PROVIDED ENTRIES:
::::::::::

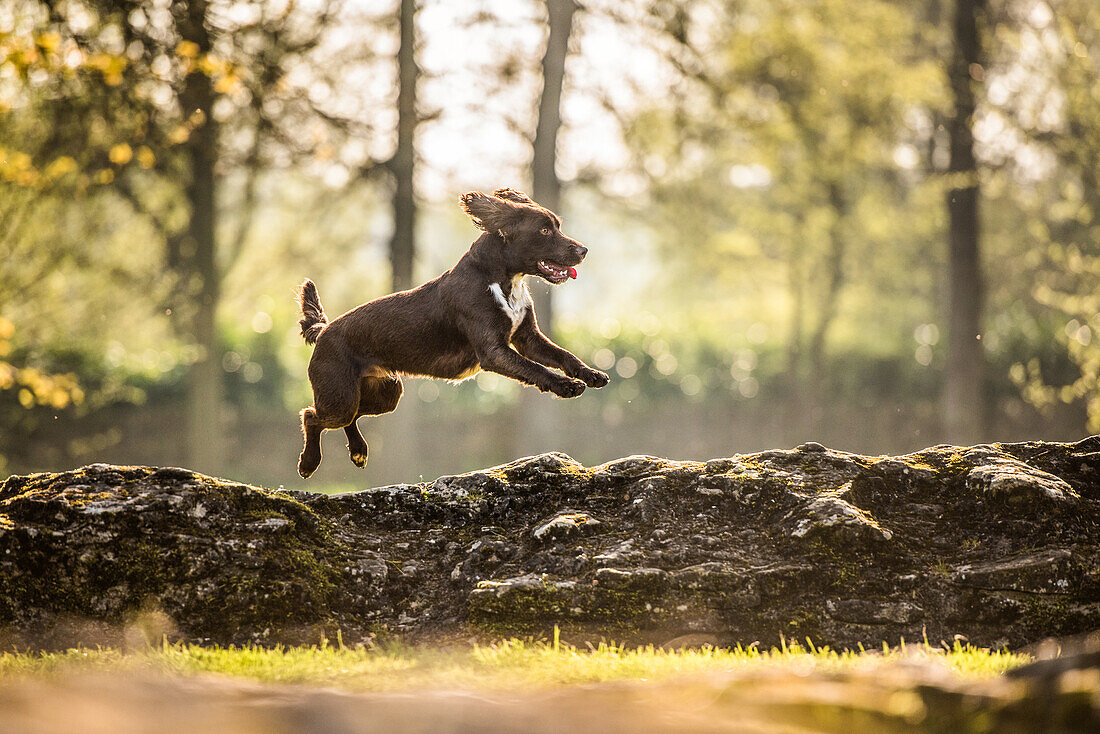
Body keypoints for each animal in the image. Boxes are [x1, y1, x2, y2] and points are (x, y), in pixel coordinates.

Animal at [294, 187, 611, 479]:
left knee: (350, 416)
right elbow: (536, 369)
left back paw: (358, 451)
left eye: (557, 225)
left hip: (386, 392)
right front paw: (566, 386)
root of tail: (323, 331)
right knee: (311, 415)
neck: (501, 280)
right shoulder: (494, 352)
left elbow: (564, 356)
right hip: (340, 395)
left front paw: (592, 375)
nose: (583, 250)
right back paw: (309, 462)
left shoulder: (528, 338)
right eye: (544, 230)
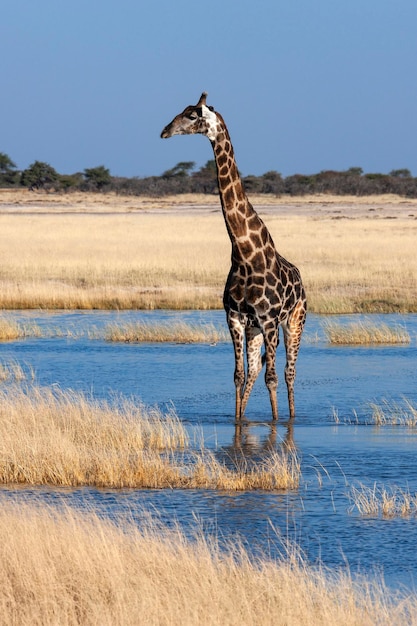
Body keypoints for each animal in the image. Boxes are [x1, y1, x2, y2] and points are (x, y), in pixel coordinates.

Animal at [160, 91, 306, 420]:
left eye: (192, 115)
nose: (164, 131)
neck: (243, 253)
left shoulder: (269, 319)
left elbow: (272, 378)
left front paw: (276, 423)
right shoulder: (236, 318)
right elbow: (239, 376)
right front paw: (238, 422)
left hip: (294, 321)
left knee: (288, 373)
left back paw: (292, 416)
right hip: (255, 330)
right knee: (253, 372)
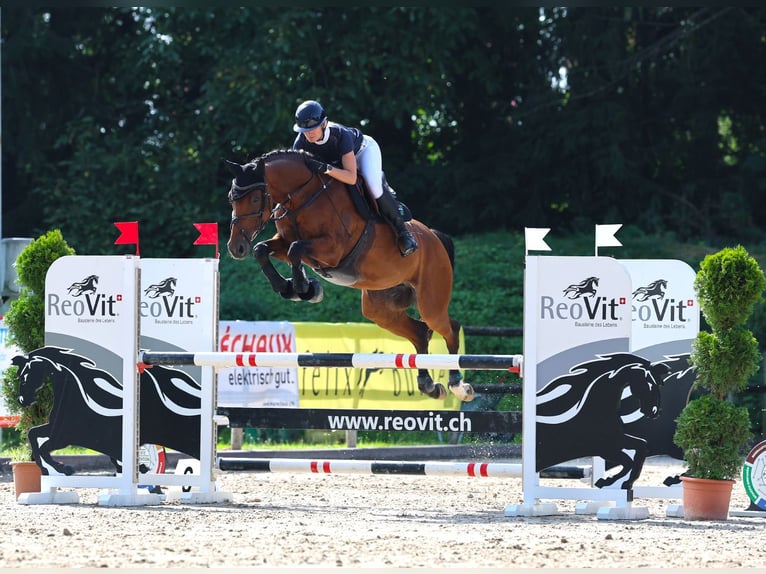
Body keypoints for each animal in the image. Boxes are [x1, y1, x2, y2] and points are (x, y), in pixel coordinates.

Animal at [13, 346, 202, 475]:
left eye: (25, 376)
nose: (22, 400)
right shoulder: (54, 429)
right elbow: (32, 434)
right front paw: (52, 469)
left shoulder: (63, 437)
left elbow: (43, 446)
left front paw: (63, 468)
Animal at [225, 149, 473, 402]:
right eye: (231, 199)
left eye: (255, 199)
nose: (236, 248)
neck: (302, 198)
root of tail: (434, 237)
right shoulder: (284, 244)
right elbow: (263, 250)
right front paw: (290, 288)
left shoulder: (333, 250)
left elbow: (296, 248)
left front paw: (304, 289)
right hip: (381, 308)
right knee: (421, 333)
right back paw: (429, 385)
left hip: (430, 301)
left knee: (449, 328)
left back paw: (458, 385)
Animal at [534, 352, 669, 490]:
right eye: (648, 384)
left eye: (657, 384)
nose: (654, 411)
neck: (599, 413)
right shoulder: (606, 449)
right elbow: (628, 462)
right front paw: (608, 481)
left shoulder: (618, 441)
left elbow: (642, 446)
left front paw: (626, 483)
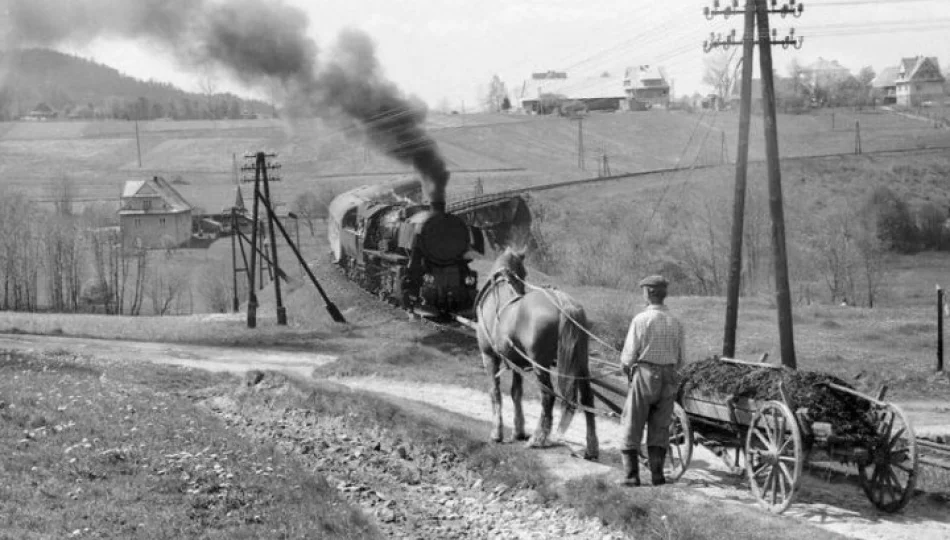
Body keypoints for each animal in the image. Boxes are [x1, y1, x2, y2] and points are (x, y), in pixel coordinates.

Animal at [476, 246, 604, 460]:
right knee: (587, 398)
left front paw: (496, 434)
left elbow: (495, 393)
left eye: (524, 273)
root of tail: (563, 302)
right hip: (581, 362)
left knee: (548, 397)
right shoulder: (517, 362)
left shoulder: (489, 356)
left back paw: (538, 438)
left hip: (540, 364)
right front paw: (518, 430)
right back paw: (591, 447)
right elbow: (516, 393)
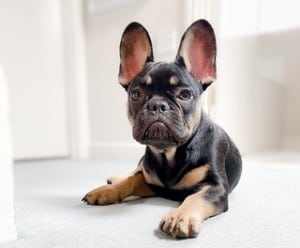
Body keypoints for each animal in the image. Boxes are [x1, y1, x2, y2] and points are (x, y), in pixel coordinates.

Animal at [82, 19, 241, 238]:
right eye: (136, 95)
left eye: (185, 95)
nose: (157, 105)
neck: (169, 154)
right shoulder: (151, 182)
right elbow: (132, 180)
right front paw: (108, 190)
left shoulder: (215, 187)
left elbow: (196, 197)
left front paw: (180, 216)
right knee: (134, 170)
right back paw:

::::::::::

WHAT YOU SHOULD DO: Go through the entries and return each line where the word "knee" occurs.

EXERCISE RESULT:
left knee: (350, 416)
right knee: (311, 415)
left knee: (288, 373)
right knee: (253, 372)
right knee: (421, 333)
left knee: (449, 328)
right knee: (587, 398)
left knee: (548, 397)
right knee: (134, 170)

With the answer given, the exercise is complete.